Je n’aurai donc jamais de père.
Jamais de famille.
Toujours seul au monde.
Toujours perdu sur cette vaste terre, où je ne pouvais me fixer nulle part.
J’aurais eu bien des choses à répondre, et les paroles me montaient du cœur aux lèvres, mais, je les refoulai.
Mon maître m’avait demandé du courage et de la résignation, je voulais lui obéir et ne pas augmenter son chagrin.
Déjà, d’ailleurs, il n’était plus à mes côtés, et comme s’il avait peur d’entendre ce qu’il prévoyait que j’allais répondre, il avait repris sa marche à quelques pas en avant.
Je le suivis, et nous ne tardâmes pas à arriver à une rivière que nous traversâmes sur un pont boueux, comme je n’en avais jamais vu ; la neige, noire comme du charbon pilé, recouvrait la chaussée d’une couche mouvante dans laquelle on enfonçait jusqu’à la cheville.
Au bout de ce pont se trouvait un village aux rues étroites, puis, après ce village, la campagne recommençait, mais non la campagne encombrée de maisons à l’aspect misérable.
Sur la route les voitures se suivaient et se croisaient maintenant sans interruption. Je me rapprochai de Vitalis et marchai à sa droite, tandis que Capi se tenait le nez sur nos talons.
Bientôt la campagne cessa et nous nous trouvâmes dans une rue dont on ne voyait pas le bout ; de chaque côté, au loin, des maisons, mais pauvres, sales, et bien moins belles que celles de Bordeaux, de Toulouse et de Lyon.
La neige avait été mise en tas de place en place, et sur ces tas noirs et durs on avait jeté des cendres, des légumes pourris, des ordures de toute sorte, l’air était chargé d’odeurs fétides, les enfants qui jouaient devant les portes avaient la mine pâle ; à chaque instant passaient de lourdes voitures qu’ils évitaient avec beaucoup d’adresse et sans paraître en prendre souci.
— Où donc sommes-nous ? demandai-je à Vitalis.
— À Paris, mon garçon.
— À Paris !…
Était-ce possible, c’était là Paris.
Où donc étaient mes maisons de marbre ?
Où donc étaient mes passants vêtus d’habits de soie ?

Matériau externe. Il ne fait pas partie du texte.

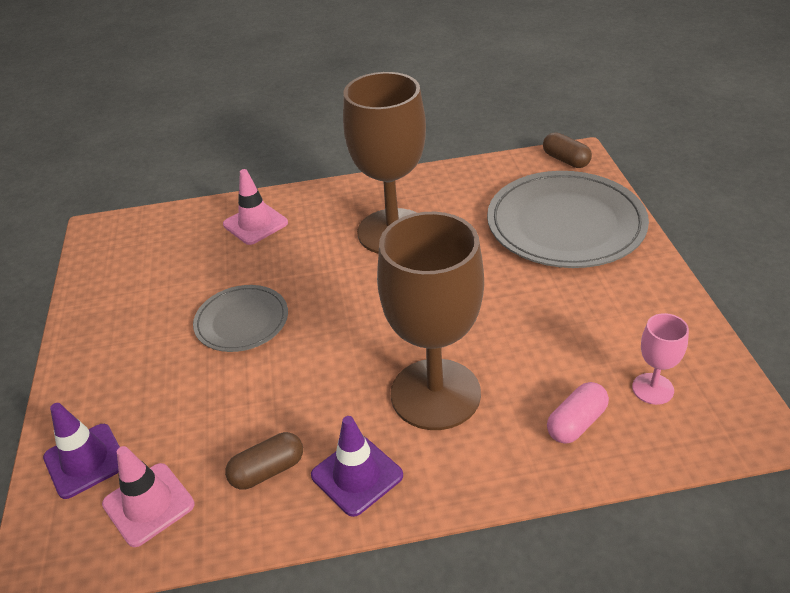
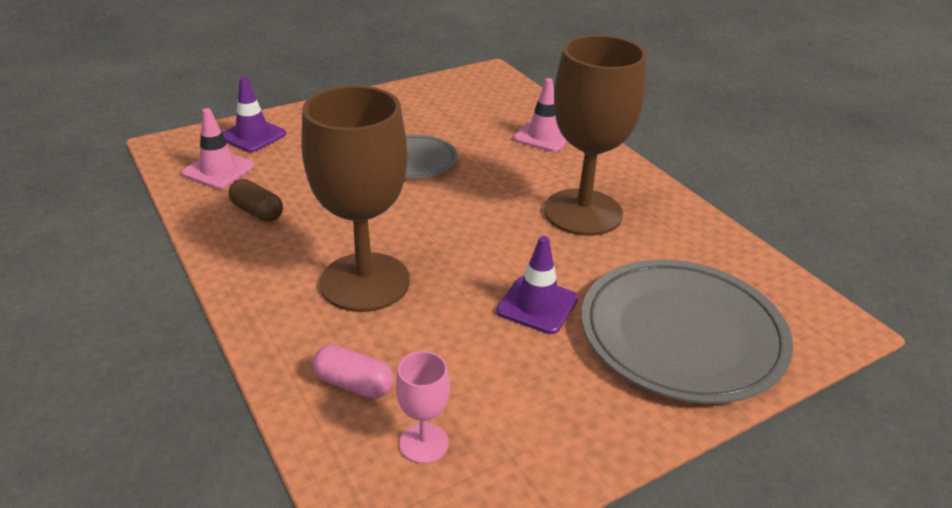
camera: 65 degrees right, 5 degrees down
purple traffic cone [311,416,403,517] -> purple traffic cone moved to [496,236,578,334]
brown capsule [543,132,592,168] -> none

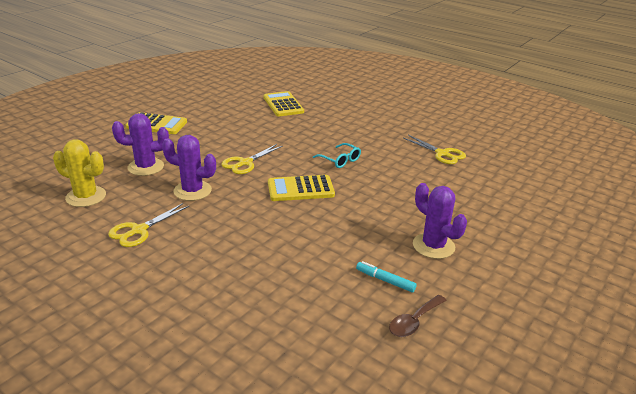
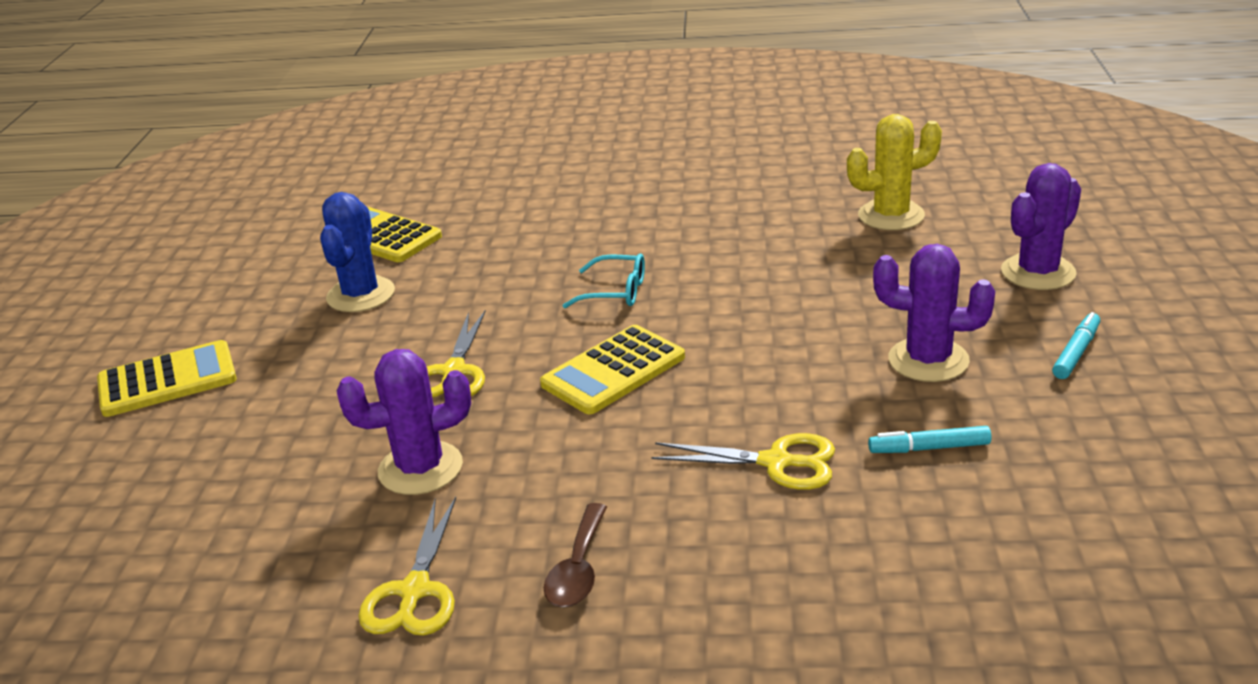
camera: 30 degrees left, 0 degrees up
yellow cactus [53,139,106,207] -> yellow cactus moved to [847,114,942,230]
purple cactus [112,113,169,176] -> purple cactus moved to [1001,163,1081,290]
brown spoon [389,295,447,337] -> brown spoon moved to [544,503,607,607]
yellow scissors [403,135,466,164] -> yellow scissors moved to [651,433,835,490]
none -> blue cactus [320,192,395,312]
none -> turquoise marker [1052,312,1100,379]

Comme la réalité était laide et misérable !
C’était là ce Paris que j’avais si vivement souhaité voir.
C’était là que j’allais passer l’hiver, séparé de Vitalis… et de Capi.
Chapitre 17
Un padrone de la rue de Lourcine
Bien que tout ce qui nous entourait me parût horrible, j’ouvris les yeux et j’oubliai presque la gravité de ma situation pour regarder autour de moi.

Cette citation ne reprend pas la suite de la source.